Jordan's King Abdullah II warned on Sunday of a "humanitarian crisis" in the Hamas-run Gaza Strip, urging the international community to help end Israel's blockade of the area, the palace said.

"The world should take swift measures to end the suffering of the Palestinians in Gaza," a palace statement quoted the king as telling EU ambassadors at a meeting.

"If the blockade continues, it would create a humanitarian crisis of destructive results." According to the statement, the king on Sunday ordered the urgent dispatch of food aid and medical supplies to Gaza amid growing concern over the humanitarian situation in the impoverished territory.
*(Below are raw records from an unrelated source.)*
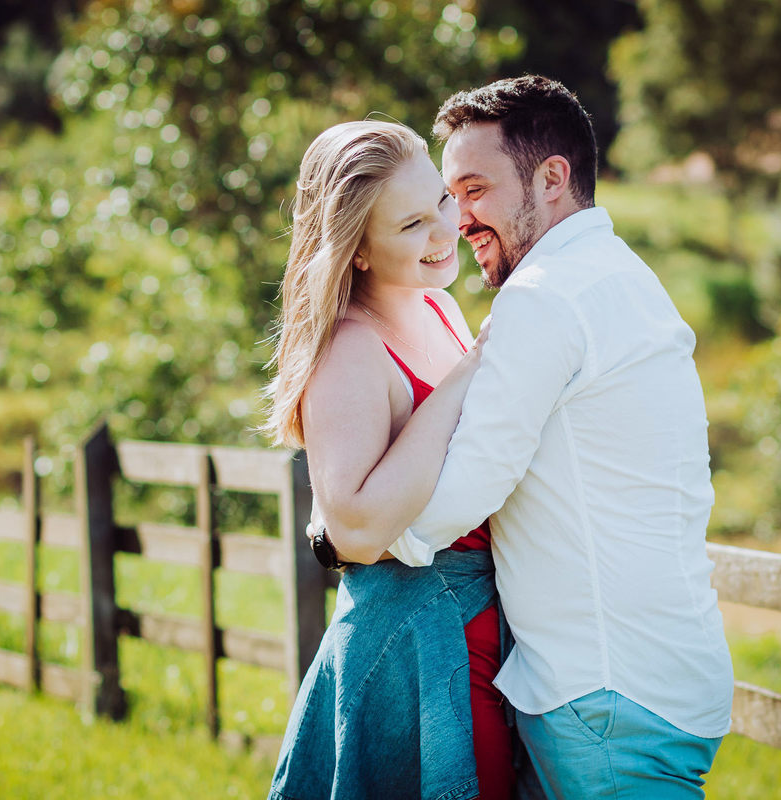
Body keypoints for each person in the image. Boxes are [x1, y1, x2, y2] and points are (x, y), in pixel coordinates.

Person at [345, 76, 736, 798]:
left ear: (552, 177)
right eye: (449, 195)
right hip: (652, 676)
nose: (457, 219)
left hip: (606, 692)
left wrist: (357, 538)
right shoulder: (623, 275)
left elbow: (469, 484)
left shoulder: (545, 294)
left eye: (473, 189)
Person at [264, 120, 514, 800]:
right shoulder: (350, 347)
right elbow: (353, 529)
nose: (445, 229)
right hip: (423, 644)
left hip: (484, 628)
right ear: (360, 252)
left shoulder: (437, 307)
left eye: (440, 199)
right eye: (411, 225)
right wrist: (470, 373)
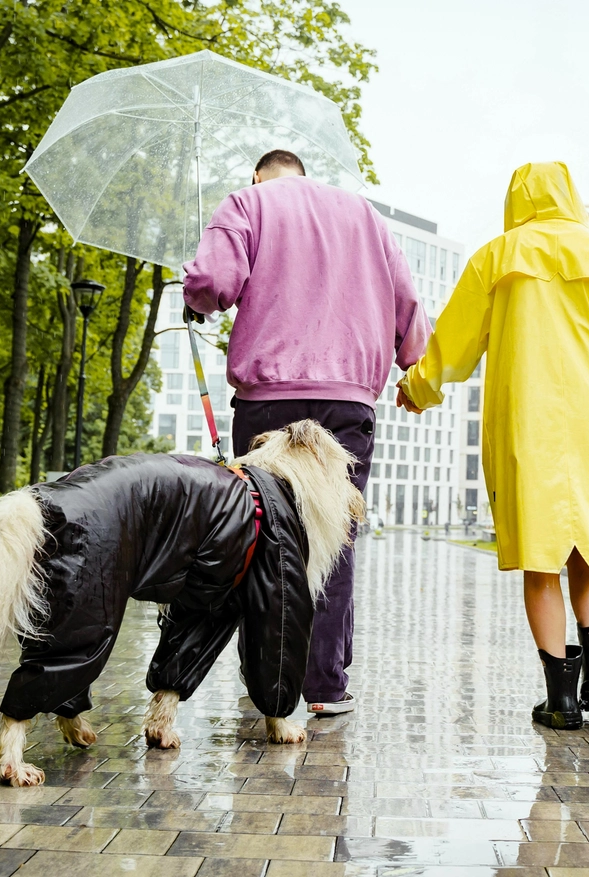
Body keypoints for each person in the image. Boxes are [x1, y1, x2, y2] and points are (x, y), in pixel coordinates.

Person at [396, 161, 589, 730]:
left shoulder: (496, 258)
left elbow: (453, 342)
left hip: (527, 423)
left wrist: (418, 388)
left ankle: (561, 699)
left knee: (541, 557)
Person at [183, 148, 429, 717]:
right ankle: (322, 686)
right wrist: (412, 363)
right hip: (348, 401)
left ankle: (268, 683)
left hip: (270, 403)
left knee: (259, 537)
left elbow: (213, 284)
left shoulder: (247, 203)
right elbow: (407, 303)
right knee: (334, 537)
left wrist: (195, 294)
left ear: (258, 176)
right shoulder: (364, 215)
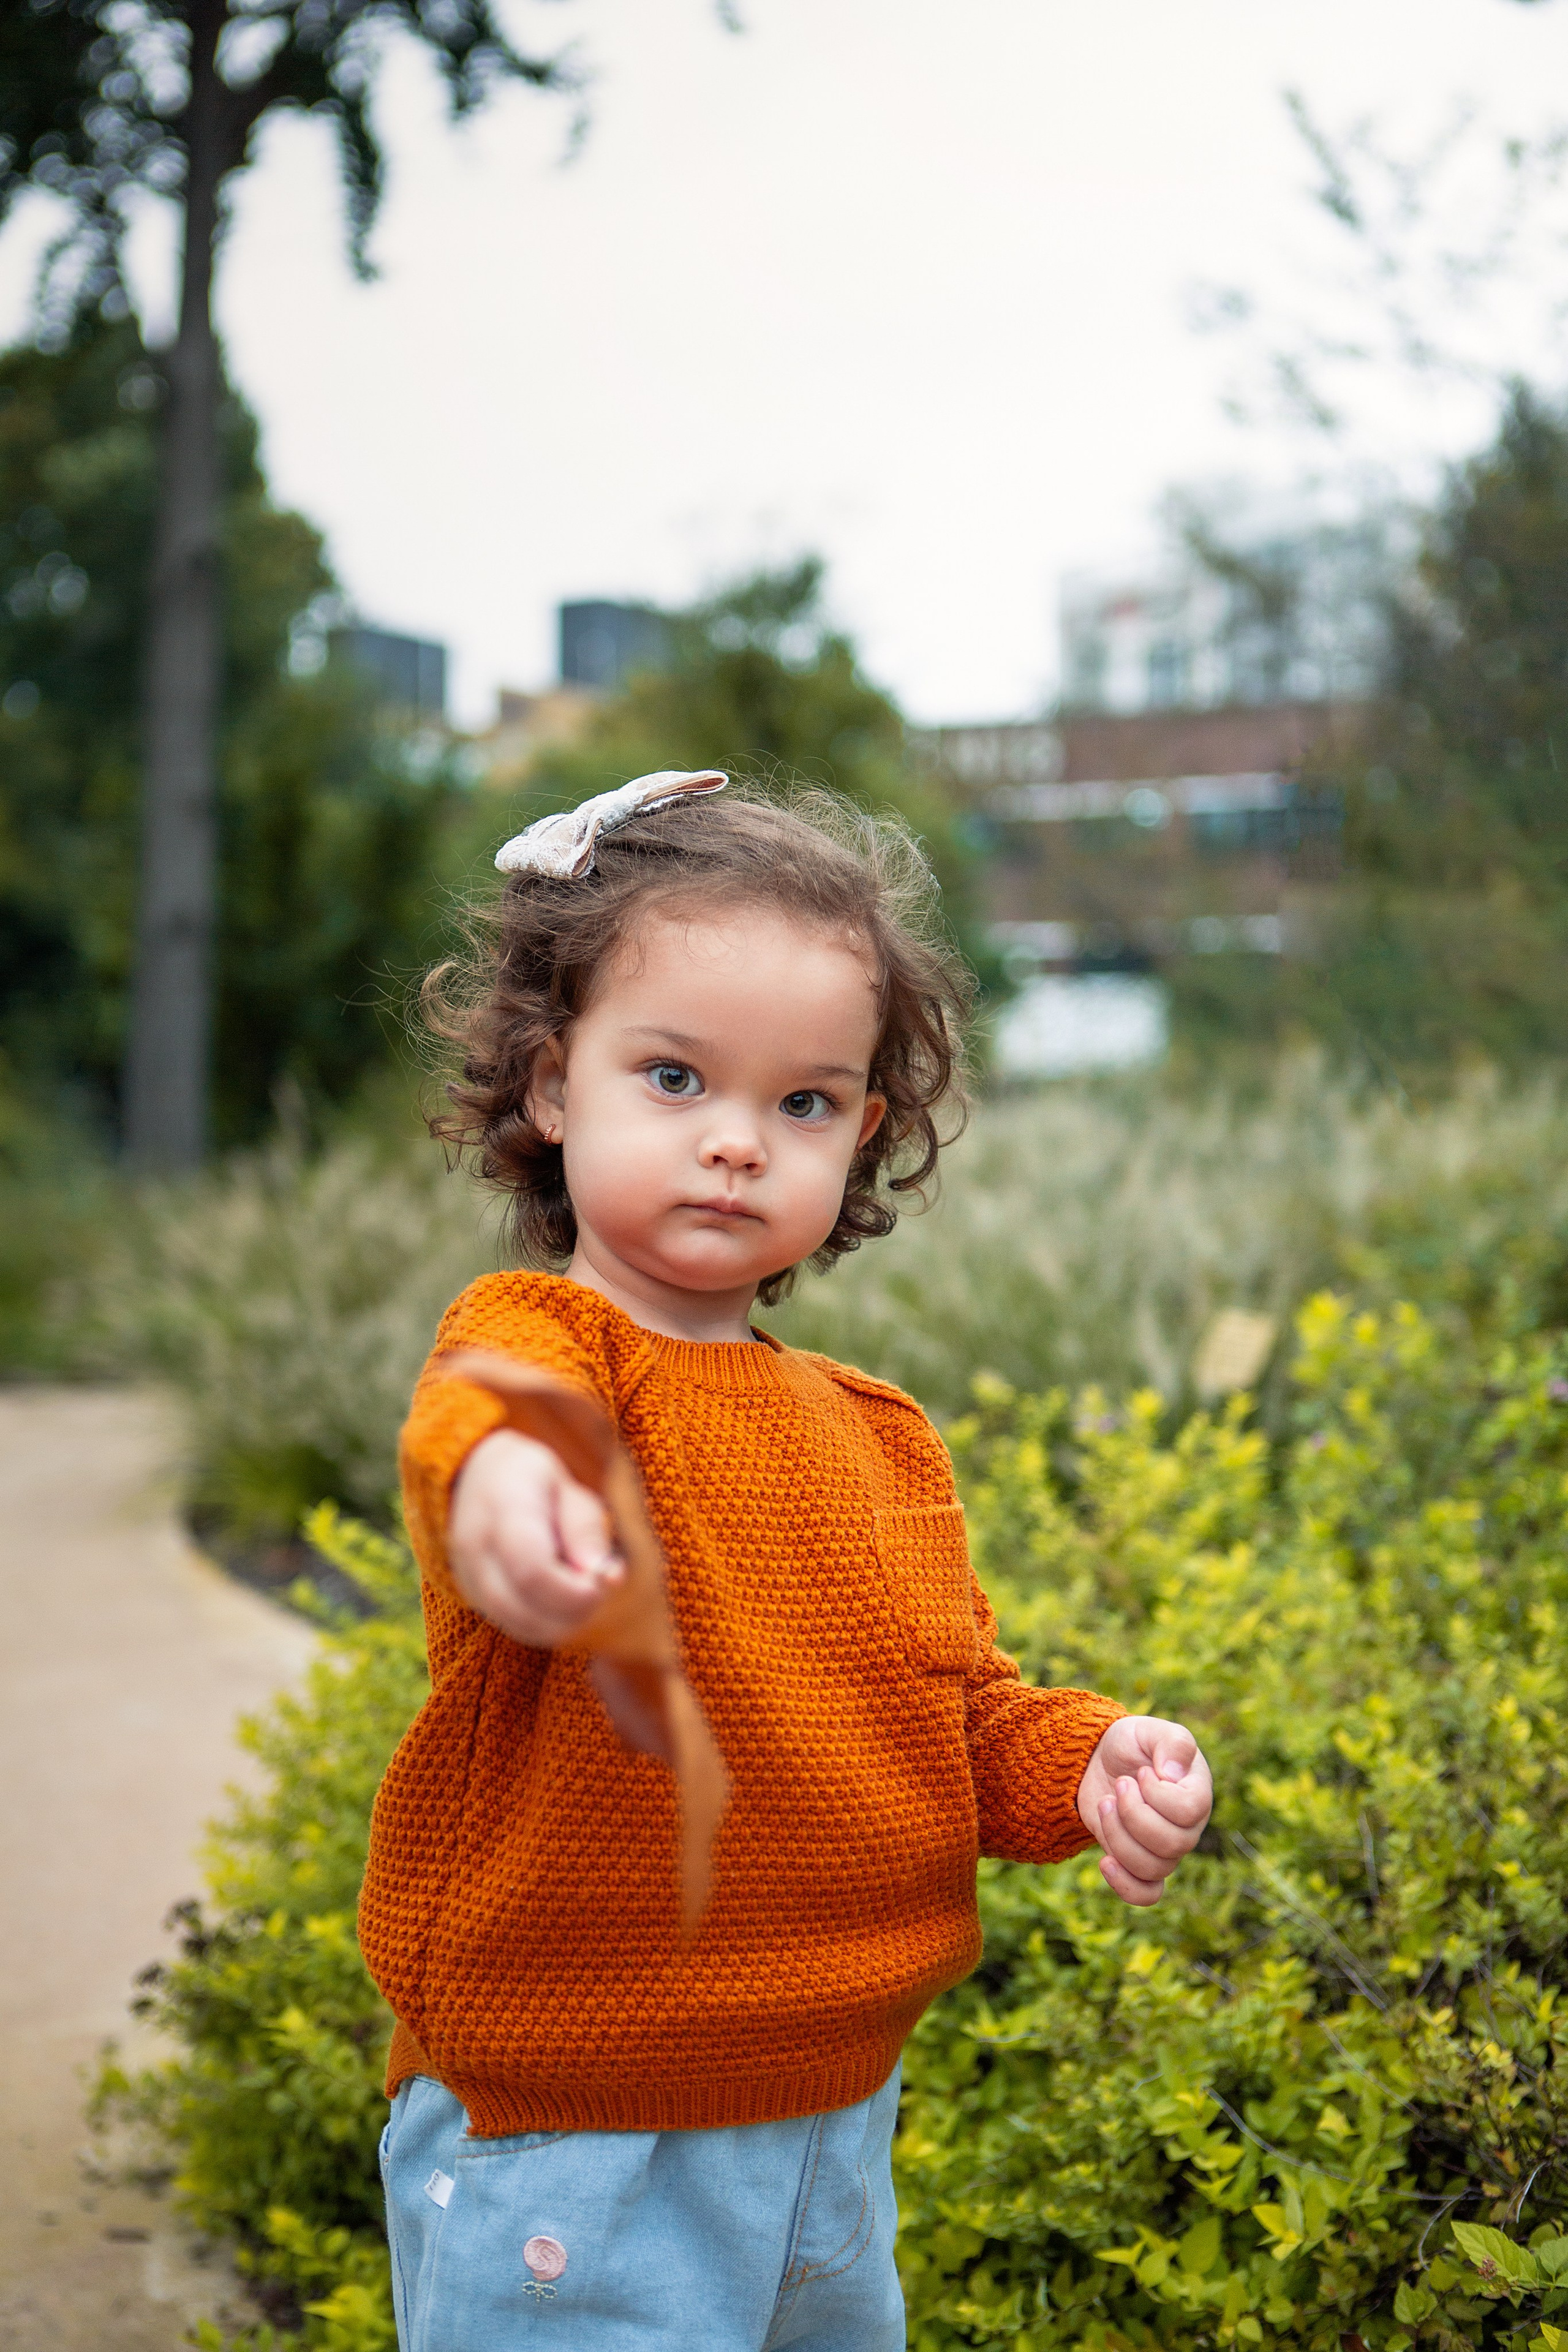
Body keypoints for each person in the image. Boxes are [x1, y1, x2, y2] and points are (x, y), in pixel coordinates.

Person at [359, 772, 1213, 2352]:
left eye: (804, 1104)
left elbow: (955, 1718)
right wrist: (510, 1502)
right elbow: (487, 1427)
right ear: (553, 1087)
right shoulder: (544, 1341)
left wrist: (1091, 1760)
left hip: (833, 2128)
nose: (737, 1144)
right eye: (674, 1077)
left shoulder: (879, 1433)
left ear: (864, 1131)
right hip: (573, 2135)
"The international community should do its utmost to end this crisis," said the king, whose country is allied with Israel through a 1994 peace treaty.

Abbas says not one issue resolved in US- backed Mideast peace talks

AFP, Ramallah

Palestinian president Mahmud Abbas hit out at US-backed Middle East peace talks on Sunday on the eve of a White House meeting between Israeli Prime Minister Ehud Olmert and President George W. Bush, saying that not one issue has been resolved.

He also pledged to call snap presidential and parliamentary elections in the New Year if there is no agreement with the Islamist Hamas movement which controls Gaza to end the rift in Palestinian ranks. "So far we have not reached agreement on a single question-every issue remains up for discussion," Abbas told a key decision-making body of the Palestine Liberation Organisation under whose auspices the year-old negotiations with Israel are being held.

"Even if (US Secretary of State) Condoleezza Rice or someone speaking in her name says, even if (Israeli Foreign Minister) Tzipi Livni or someone speaking in her name says that there are agreements being prepared, it's not true," he told the PLO Central Council.

Zimbabwe may soon collapse say Annan, Carter

Reuters, Johannesburg

Prominent figures, including former U.N. secretary general Kofi Annan, believe Zimbabwe could soon collapse due to a political and economic crisis, South Africa's ANC leader Jacob Zuma said on Monday.

"They believe the situation is very bad. They believe things could collapse in a few months time in Zimbabwe," Zuma told reporters after meeting Annan, former U.S. President Jimmy Carter and other prominent figures.

Annan, Carter and Nelson Mandela's wife, Graca Machel, are among a group of prominent figures and former statesmen called The Elders. They were barred by Zimbabwe from visiting to assess a humanitarian crisis there this weekend.

North Korea prepares to shut border with South

Reuters, Seoul

Secretive North Korea said on Monday it would all but seal its border with the South a week before heading into talks with its neighbor and other regional powers which are pressing it to give up nuclear weapons.

The tension on the long-divided Korean peninsula has been escalating since conservative President Lee Myung-bak took office in February promising to invest heavily in the impoverished North on condition it moves to end development of an atomic arsenal. North Korea's KCNA news agency said the border closure was the first step "to be taken in connection with the evermore undisguised anti-DPRK (North Korea) confrontational racket of the south Korean puppet authorities."

But the latest move appeared to be more saber-rattling than substance as the North will continue to let in some South Koreans to manage an industrial zone just across the border in what is the one significant economic relationship it has with the South.

Chavez party wins majority in local election

AFP, Caracas

Leftist Venezuelan President Hugo Chavez on Monday hailed his party's majority victories in key local polls but recognized opposition gains in at least three states and the capital Caracas.

A record of more than 65 percent of 17 million eligible voters turned out to vote for governors, mayors and heads of regional councils in Sunday's polls.

"Who can say there's a dictatorship in Venezuela?" Chavez said, in a jab at his many critics.

The polls were seen as a key test for anti-US Chavez and his drive for nationalization and social projects, amid growing discontent over escalating crime, corruption and inflation.

Candidates from Chavez's socialist party won 17 states out of 22, first results showed, in the vote which came almost 10 years after he was first elected.